What you need to do: No line before the one holding "Информация о продукте" is wanted; restate word for word that line and all lines after it to the end of the entries, excluding pictures.

(Entries taken from a collection)
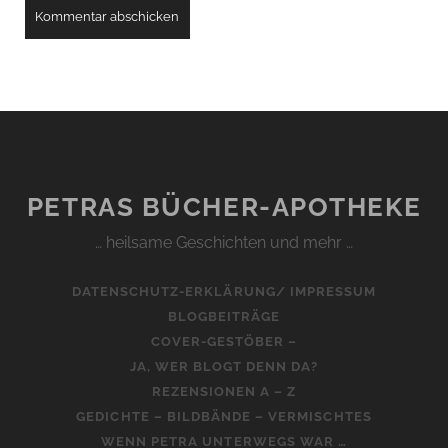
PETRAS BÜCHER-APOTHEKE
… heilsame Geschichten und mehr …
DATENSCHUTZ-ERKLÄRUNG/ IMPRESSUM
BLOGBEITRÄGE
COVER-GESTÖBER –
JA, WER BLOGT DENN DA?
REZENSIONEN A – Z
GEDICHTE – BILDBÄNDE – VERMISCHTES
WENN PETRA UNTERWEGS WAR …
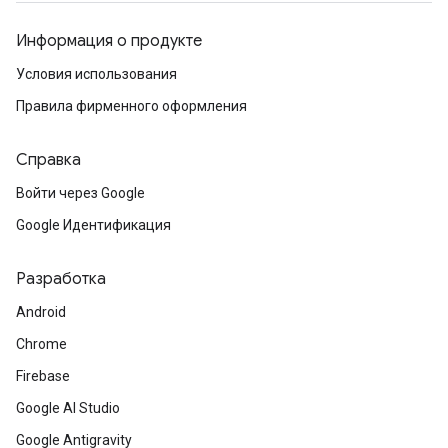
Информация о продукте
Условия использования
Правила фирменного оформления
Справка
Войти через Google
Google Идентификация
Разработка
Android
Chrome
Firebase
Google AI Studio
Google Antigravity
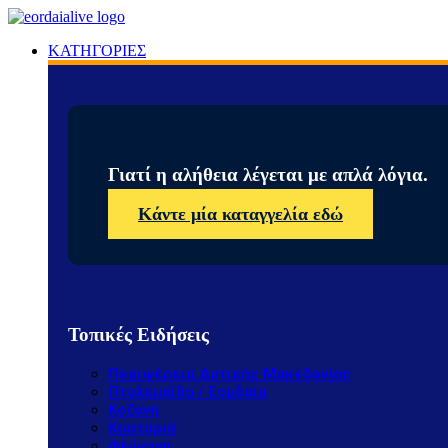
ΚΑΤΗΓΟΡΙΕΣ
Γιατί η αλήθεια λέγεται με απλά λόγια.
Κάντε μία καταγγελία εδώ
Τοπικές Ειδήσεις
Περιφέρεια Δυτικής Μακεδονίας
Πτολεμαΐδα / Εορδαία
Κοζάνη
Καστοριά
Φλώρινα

Task output:
Информация о продукте
Условия использования
Правила фирменного оформления
Справка
Войти через Google
Google Идентификация
Разработка
Android
Chrome
Firebase
Google AI Studio
Google Antigravity
ΚΑΤΗΓΟΡΙΕΣ
Γιατί η αλήθεια λέγεται με απλά λόγια.
Κάντε μία καταγγελία εδώ
Τοπικές Ειδήσεις
Περιφέρεια Δυτικής Μακεδονίας
Πτολεμαΐδα / Εορδαία
Κοζάνη
Καστοριά
Φλώρινα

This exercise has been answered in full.